En tout état de cause, transférer un pouvoir relativement invisible comme le pouvoir monétaire (qui ne se fait que par quelques discrets décrets et décisions) était moins coûteux politiquement que de vendre à l’opinion le transfert du pouvoir de décider de sa politique économique – un pouvoir qui s’exerce au travers de grandes lois débattues devant le Parlement (ex. : temps de travail, congés, SMIC…).

Finalement, les prédictions de la diplomatie française, mais aussi d’à peu près tous les économistes, se sont réalisées. Les économies de la zone euro ont très vite divergé et plusieurs pays, dont l’Allemagne ou les Pays-Bas, ont pu adopter des comportements de « passagers clandestins », précipitant ainsi la crise. La compétitivité des pays du Sud et en particulier de la Grèce ayant été laminée par l’euro, ceux-ci ont accumulé déficits et dettes pour compenser les baisses de recettes.

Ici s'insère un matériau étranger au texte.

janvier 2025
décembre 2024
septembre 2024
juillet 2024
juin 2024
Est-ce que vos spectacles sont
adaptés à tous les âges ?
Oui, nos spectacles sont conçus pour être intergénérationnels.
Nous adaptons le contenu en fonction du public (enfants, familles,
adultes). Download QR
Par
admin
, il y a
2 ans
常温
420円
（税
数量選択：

Après la révélation du véritable niveau du déficit grec, les taux d’intérêt de la dette hellénique ont explosé et celle-ci s’est trouvée en situation de cessation de paiements. La Grèce n’ayant plus la main sur sa banque centrale, elle ne pouvait donc monétiser sa dette ou procéder à une dévaluation compétitive. Deux solutions étaient alors possibles : une austérité sans précédent ou la sortie de la zone euro, ce qui envoyait comme signal la non-irréversibilité de cette dernière et donc que d’autres États pouvaient suivre.

En 2013, au moment de l’audition de Jean-Claude Trichet, malgré le « whatever it takes » de Mario Draghi – assurant aux États dont les titres de dette étaient attaqués par les marchés un soutien illimité de la BCE –, la situation était loin d’être stabilisée. Des inquiétudes existaient encore sur la dette italienne et espagnole. Tout le débat public de l’époque tournait autour d’une seule question : comment éviter que ce scénario grec se reproduise ?

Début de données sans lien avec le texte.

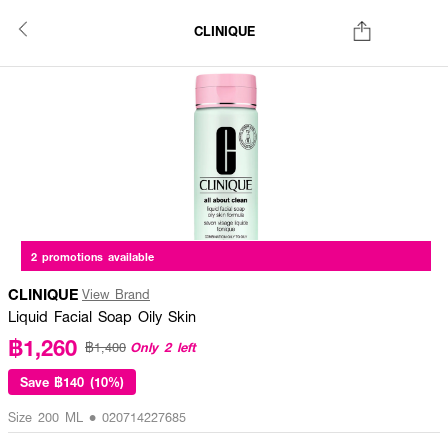
CLINIQUE
2 promotions available
CLINIQUE
View Brand
Liquid Facial Soap Oily Skin
฿1,260
Only 2 left
฿1,400
Save
฿140 (10%)
Size 200 ML • 020714227685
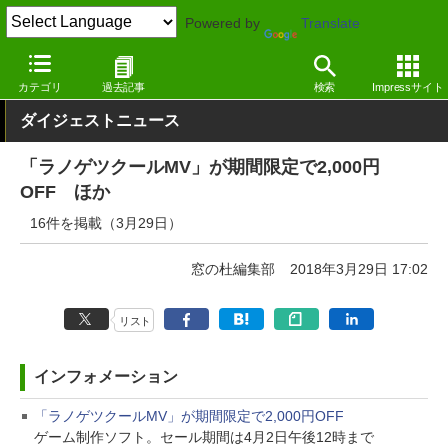
Powered by
Translate
窓の杜
その他の話題
トピック
アップデート
カテゴリ
過去記事
検索
Impressサイト
ダイジェストニュース
「ラノゲツクールMV」が期間限定で2,000円
OFF ほか
16件を掲載（3月29日）
窓の杜編集部
2018年3月29日 17:02
リスト
インフォメーション
「ラノゲツクールMV」が期間限定で2,000円OFF
ゲーム制作ソフト。セール期間は4月2日午後12時まで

Un consensus émergea dès 2010 : une partie de la souveraineté économique des États devait être transférée et centralisée à Bruxelles. La question réelle était : quel périmètre de souveraineté économique et par quels mécanismes juridiques ? La France, l’Allemagne, la BCE, le monde académique et des think tanks ainsi que le fraîchement retraité Jean-Claude Trichet ont été à l’époque les principaux émetteurs de solutions. Le débat fut extrêmement intense et les idées extrêmement nombreuses.

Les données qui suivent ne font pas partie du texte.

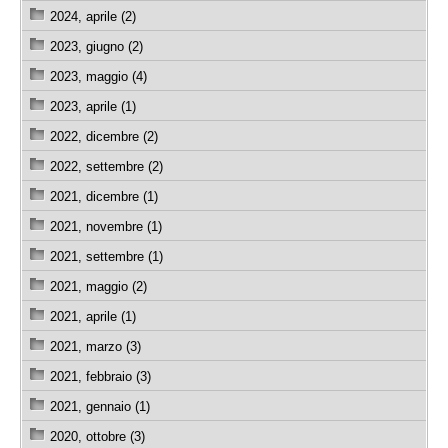
2024, aprile (2)
2023, giugno (2)
2023, maggio (4)
2023, aprile (1)
2022, dicembre (2)
2022, settembre (2)
2021, dicembre (1)
2021, novembre (1)
2021, settembre (1)
2021, maggio (2)
2021, aprile (1)
2021, marzo (3)
2021, febbraio (3)
2021, gennaio (1)
2020, ottobre (3)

La France avait une exigence : que cette réforme institutionnelle ne nécessite aucune réforme des traités, aucun référendum, et qu’elle soit le plus invisible possible pour le public français. L’Allemagne, beaucoup moins subtile, proposait la création d’un ministre de la zone euro disposant d’un droit de véto sur les budgets nationaux. Jean-Claude Trichet, quant à lui, était également adepte d’une solution plus franche et plus assumée d’un transfert de souveraineté, comme on le voit à travers l’archive vidéo ici commentée.

On le sait aujourd’hui, les États ont retenu comme compromis le semestre européen, une procédure qui transfère à la Commission européenne le pouvoir de revue et de véto sur les budgets nationaux et d’imposition des réformes structurelles aux États qui font l’objet d’une procédure de déficit excessif, c’est-à-dire dont le déficit dépasse durablement les 3 %.

Sur le plan juridique, il faut saluer l’ingéniosité de cette procédure qui parvient effectivement à transférer et centraliser une grande partie de la souveraineté économique des États membres, mais seulement à ceux en difficulté budgétaire avec un périmètre flottant et totalement invisible pour les opinions publiques. Cela permet aux dirigeants français, pour le moment, de ne pas assumer le coût politique de ce coup d’État juridique, mais il n’est pas exclu que cette proposition faite par Jean-Claude Trichet ou encore celle d’un « ministre de la zone euro » soit de nouveau sortie des tiroirs à la faveur d’une nouvelle crise budgétaire dont la France pourrait bien être l’épicentre. Ce serait malheureusement la suite logique de la monnaie unique dont le destin ne peut être que la dissolution ou la centralisation du pouvoir économique au niveau européen. Le statu quo, lui, n’a pas d’avenir.